その一方で7月20・21日に楽天生命パークでチーム練習を実施したところ、銀次が新型コロナウイルスに感染していることが22日に判明した。
練習へ一緒に参加していた監督、コーチ、選手、スタッフ(総勢89名)は、PCR検査で全員の陰性が確認された[127] ものの、保健所から「銀次と濃厚接触の可能性が高い」と判断された鈴木大地には自主隔離措置が講じられた。
鈴木はレギュラーシーズンの再開(8月13日)を機に実戦へ復帰している。
石井監督はレギュラーシーズンの再開後に、一軍から長らく遠ざかっていた選手(オコエ、石橋、渡辺佳明、山﨑剛など。)を勝負所で相次いで起用した。
山﨑は、9月に浅村の打撃不振がきっかけで二塁手としてスタメンに起用され始めると、シーズンの終盤には小深田に代わって「1番・遊撃手」に定着した。
またクローザーの松井が右の太腿を痛めて戦線を離脱した8月下旬からは、宋をクローザーに抜擢した。
もっとも、楽天もロッテとの相性がとりわけ非常に悪く7月上旬からの対戦ではまさかの9連敗を喫した。
結局、チームはシーズンを通じて5割以上の勝率を維持したにもかかわらず、シーズンの終盤にパ・リーグの優勝争いから脱落した。
10月19日の対オリックス戦(京セラドーム大阪)に敗れたことで、シーズンを3位で終えることが確定した。
その一方で、ソフトバンクには同月23日の対戦(楽天生命パーク)で大勝したことによって2012年以来、9年振りのシーズン勝ち越しを決めた。
オリックスのレギュラーシーズン最終戦であった10月25日の対戦では、田中将をシーズン最後の先発に立てながらも打線が数年来苦戦しているオリックスのエース・山本由伸の前に完封負けを喫した。
その一方で、オリックスが首位で全日程を終えてからもリーグ優勝の可能性残していたロッテには、楽天のレギュラーシーズン最終戦に当たる27日の対戦(いずれも楽天生命パーク)で勝利している。
迎えた同点の8回裏に代打へ起用された小深田の決勝打でロッテの逆転優勝の可能性を消滅させた。
この結果、オリックスの25年振りパ・リーグ優勝が確定するとともにクライマックスシリーズ (CS) のファーストステージで楽天が2位のロッテとZOZOマリンスタジアムで対戦することも決まった。
そのファーストステージでは、チームが全試合で9回表を同点で終えていたほか、8月下旬から実戦を離れていた松井が全試合に救援で登板。

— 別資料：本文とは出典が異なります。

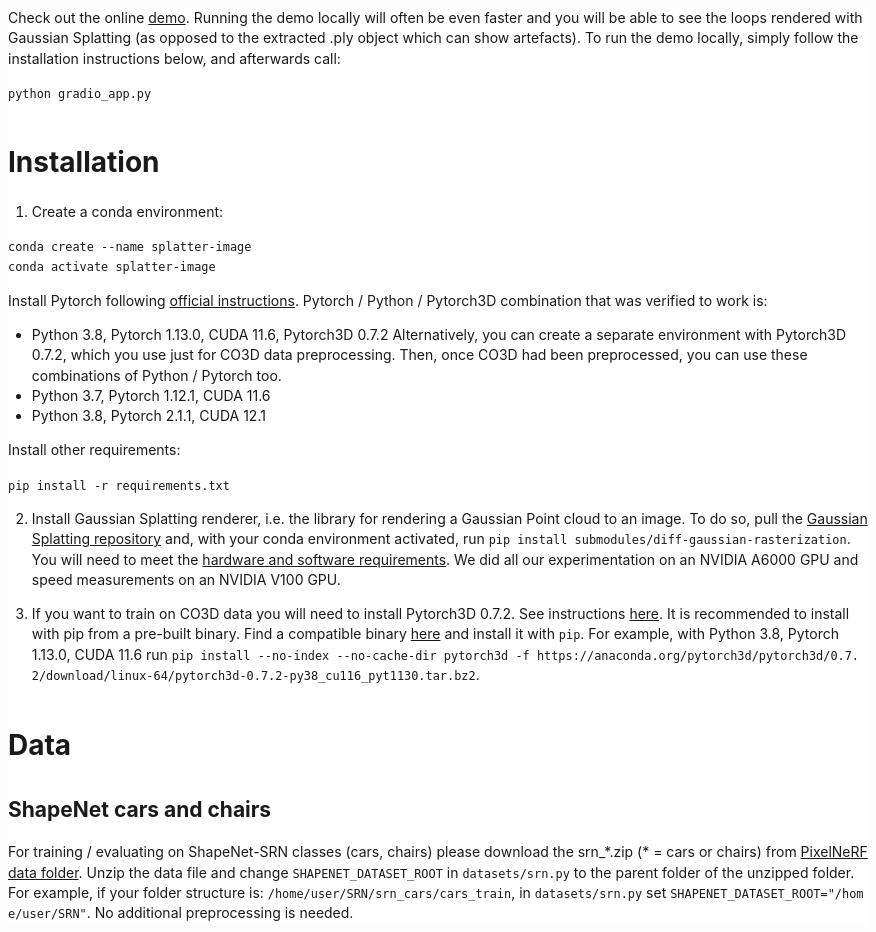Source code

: Check out the online [demo](https://huggingface.co/spaces/szymanowiczs/splatter_image). Running the demo locally will often be even faster and you will be able to see the loops rendered with Gaussian Splatting (as opposed to the extracted .ply object which can show artefacts). To run the demo locally, simply follow the installation instructions below, and afterwards call:
```
python gradio_app.py
```

# Installation

1. Create a conda environment: 
```
conda create --name splatter-image
conda activate splatter-image
```

Install Pytorch following [official instructions](https://pytorch.org). Pytorch / Python / Pytorch3D combination that was verified to work is:
- Python 3.8, Pytorch 1.13.0, CUDA 11.6, Pytorch3D 0.7.2
Alternatively, you can create a separate environment with Pytorch3D 0.7.2, which you use just for CO3D data preprocessing. Then, once CO3D had been preprocessed, you can use these combinations of Python / Pytorch too. 
- Python 3.7, Pytorch 1.12.1, CUDA 11.6
- Python 3.8, Pytorch 2.1.1, CUDA 12.1

Install other requirements:
```
pip install -r requirements.txt
```

2. Install Gaussian Splatting renderer, i.e. the library for rendering a Gaussian Point cloud to an image. To do so, pull the [Gaussian Splatting repository](https://github.com/graphdeco-inria/gaussian-splatting/tree/main) and, with your conda environment activated, run `pip install submodules/diff-gaussian-rasterization`. You will need to meet the [hardware and software requirements](https://github.com/graphdeco-inria/gaussian-splatting/blob/main/README.md#hardware-requirements). We did all our experimentation on an NVIDIA A6000 GPU and speed measurements on an NVIDIA V100 GPU. 

3. If you want to train on CO3D data you will need to install Pytorch3D 0.7.2. See instructions [here](https://github.com/facebookresearch/pytorch3d/blob/main/INSTALL.md). It is recommended to install with pip from a pre-built binary. Find a compatible binary [here](https://anaconda.org/pytorch3d/pytorch3d/files?page=5) and install it with `pip`. For example, with Python 3.8, Pytorch 1.13.0, CUDA 11.6 run
`pip install --no-index --no-cache-dir pytorch3d -f https://anaconda.org/pytorch3d/pytorch3d/0.7.2/download/linux-64/pytorch3d-0.7.2-py38_cu116_pyt1130.tar.bz2`.

# Data

## ShapeNet cars and chairs
For training / evaluating on ShapeNet-SRN classes (cars, chairs) please download the srn_\*.zip (\* = cars or chairs) from [PixelNeRF data folder](https://drive.google.com/drive/folders/1PsT3uKwqHHD2bEEHkIXB99AlIjtmrEiR?usp=sharing). Unzip the data file and change `SHAPENET_DATASET_ROOT` in `datasets/srn.py` to the parent folder of the unzipped folder. For example, if your folder structure is: `/home/user/SRN/srn_cars/cars_train`, in `datasets/srn.py` set  `SHAPENET_DATASET_ROOT="/home/user/SRN"`. No additional preprocessing is needed.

則本が先発で佐々木朗希と投げ合った第1戦では1点リードの8回裏に登板した松井がアデイニー・エチェバリアの本塁打で同点に追い付かれると、9回裏に登板したクローザーの宋が佐藤都志也にサヨナラ安打を喫した。
第2戦では岸を先発に立てたものの、9回表の攻撃が終了するまでに勝ち越せなかったため、楽天のファーストステージ勝利の可能性が完全に消滅した。

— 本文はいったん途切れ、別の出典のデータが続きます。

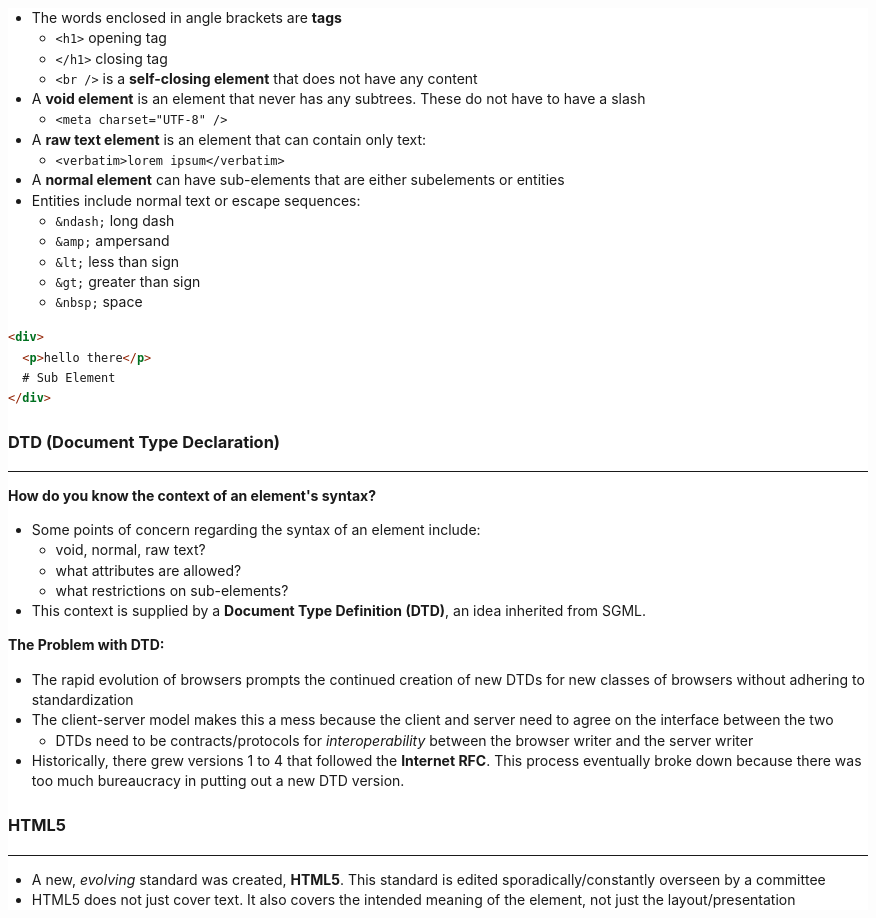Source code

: - The words enclosed in angle brackets are **tags**
  - `<h1>` opening tag
  - `</h1>` closing tag
  - `<br />` is a **self-closing element** that does not have any content
- A **void element** is an element that never has any subtrees. These do not have to have a slash
  - `<meta charset="UTF-8" />`
- A **raw text element** is an element that can contain only text:
  - `<verbatim>lorem ipsum</verbatim>`
- A **normal element** can have sub-elements that are either subelements or entities
- Entities include normal text or escape sequences:
  - `&ndash;` long dash
  - `&amp;` ampersand
  - `&lt;` less than sign
  - `&gt;` greater than sign
  - `&nbsp;` space

```html
<div>
  <p>hello there</p>
  # Sub Element
</div>
```

### DTD (Document Type Declaration)

---

**How do you know the context of an element's syntax?**

- Some points of concern regarding the syntax of an element include:
  - void, normal, raw text?
  - what attributes are allowed?
  - what restrictions on sub-elements?
- This context is supplied by a **Document Type Definition (DTD)**, an idea inherited from SGML.

**The Problem with DTD:**

- The rapid evolution of browsers prompts the continued creation of new DTDs for new classes of browsers without adhering to standardization
- The client-server model makes this a mess because the client and server need to agree on the interface between the two
  - DTDs need to be contracts/protocols for _interoperability_ between the browser writer and the server writer
- Historically, there grew versions 1 to 4 that followed the **Internet RFC**. This process eventually broke down because there was too much bureaucracy in putting out a new DTD version.

### HTML5

---

- A new, _evolving_ standard was created, **HTML5**. This standard is edited sporadically/constantly overseen by a committee
- HTML5 does not just cover text. It also covers the intended meaning of the element, not just the layout/presentation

第1戦に勝利したロッテが第2戦に引き分けてもファーストステージを突破できる状況にあったため、「両チームの成績が1勝1敗1分で並んだ場合には、レギュラーシーズンでの上位チームが勝ち上がる」という同ステージの規定に沿ってコールドゲームを宣告された(公式記録上は「9回表終了後規定による引き分け」)。
チームは第2戦で勝利した場合に第3戦で田中将の先発を予定していたが、この宣告によって楽天もファーストステージで敗退した。
その田中将は、先発で好投しながら打線の援護に恵まれない試合が続いた末にNPBでは自身初の負け越し(4勝9敗)でシーズンを終了した。
ただし、チームのリーグ最終規定投球回(143イニング)到達者としてはトップの防御率3.01を記録した。
他の投手陣では則本が3年振り、入団2年目の瀧中瞭太が初めてのシーズン2桁勝利(10勝)をそれぞれマーク。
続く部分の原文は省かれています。